Blodget: Google Apps as disrupter
Henry Blodget recently had a very interesting post about Google Apps as a classic disruptive technology:
“… Google’s current offerings–Gmail, Docs & Spreadsheets, etc.–bear all the markings of a classic disruptive technology. As Harvard professor Clayton Christensen observed, disruption begins when a dominant market leader has built so so much functionality into its core products that it has begun to over-serve its core customers. Some of these customers, realizing that a simpler, cheaper product will do, abandon the old technology. At first, this does not concern the incumbent, as it maintains a chokehold on the highest margin business–the high-end customers who need most of that complicated functionality and support. But, gradually, as the lower end product gets better, and the incumbent is forced to migrate to even more complex and expensive solutions, more of the overall customer base defects. And, then, voila, one day the incumbent wakes up and discovers that it is DEC, Sears, or AOL…and by then it’s far too late to do anything about it.

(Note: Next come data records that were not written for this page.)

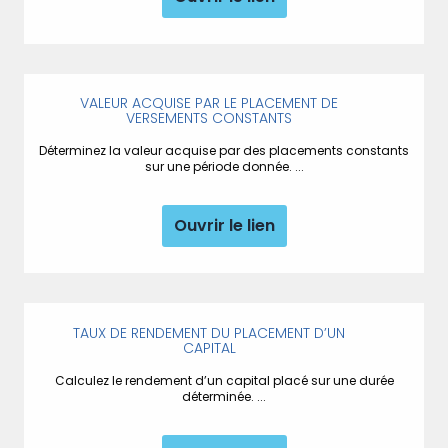
VALEUR ACQUISE PAR LE PLACEMENT DE
VERSEMENTS CONSTANTS
Déterminez la valeur acquise par des placements constants
sur une période donnée. ...
Ouvrir le lien
TAUX DE RENDEMENT DU PLACEMENT D’UN
CAPITAL
Calculez le rendement d’un capital placé sur une durée
déterminée. ...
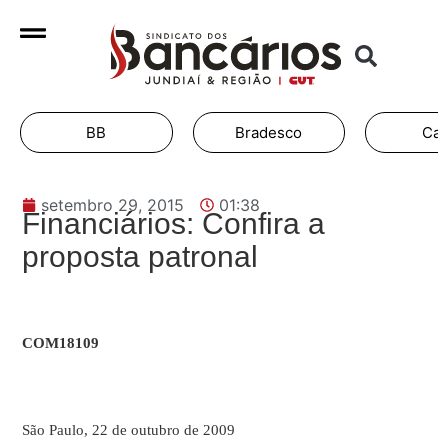
BB
Bradesco
Cai
setembro 29, 2015
01:38
Financiários: Confira a
proposta patronal
COM18109
São Paulo, 22 de outubro de 2009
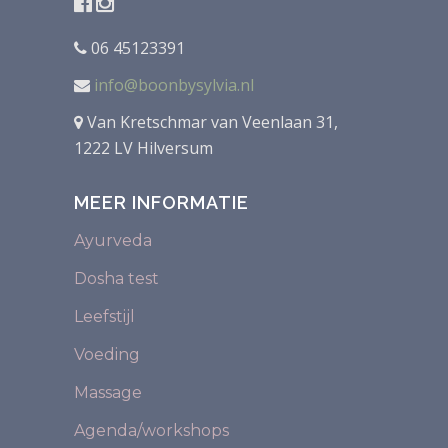
06 45123391
info@boonbysylvia.nl
Van Kretschmar van Veenlaan 31,
1222 LV Hilversum
MEER INFORMATIE
Ayurveda
Dosha test
Leefstijl
Voeding
Massage
Agenda/workshops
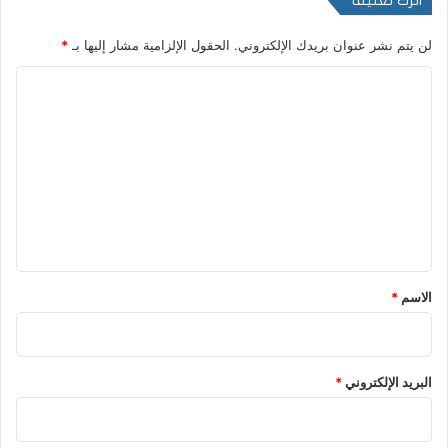
اترك تعليقاً
لن يتم نشر عنوان بريدك الإلكتروني.
الحقول الإلزامية مشار إليها بـ
*
ا
ل
ت
ع
ل
ي
ق
*
الاسم
*
البريد الإلكتروني
*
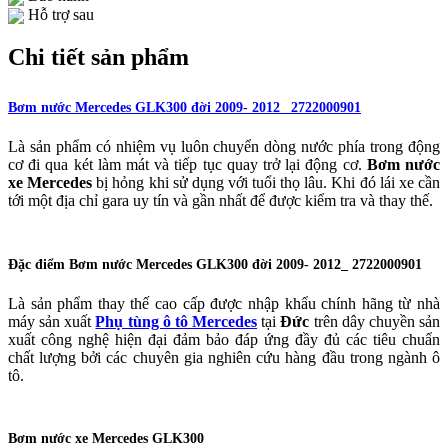
Hỗ trợ sau
Chi tiết sản phẩm
Bơm nước Mercedes GLK300 đời 2009- 2012_ 2722000901
Là sản phẩm có nhiệm vụ luôn chuyển dòng nước phía trong động
cơ đi qua két làm mát và tiếp tục quay trở lại động cơ.
Bơm nước
xe Mercedes
bị hỏng khi sử dụng với tuổi thọ lâu. Khi đó lái xe cần
tới một địa chỉ gara uy tín và gần nhất để được kiểm tra và thay thế.
Đặc điểm Bơm nước Mercedes GLK300 đời 2009- 2012_ 2722000901
Là sản phẩm thay thế cao cấp được nhập khẩu chính hãng từ nhà
máy sản xuất
Phụ tùng ô tô Mercedes
tại
Đức
trên dây chuyền sản
xuất công nghệ hiện đại đảm bảo đáp ứng đầy đủ các tiêu chuẩn
chất lượng bởi các chuyên gia nghiên cứu hàng đầu trong ngành ô
tô.
Bơm nước xe Mercedes GLK300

From a long-term perspective, Google’s initial offerings look mighty disruptive. And although Microsoft will no doubt assert until it’s blue in the face that it has long since gotten Google religion and is already adapting all of its products for web-based delivery, it will likely find this easier to say than do–if only because each new free or low-priced subscription seat of a web-based Office won’t immediately drop a couple of hundred dollars to the bottom line.”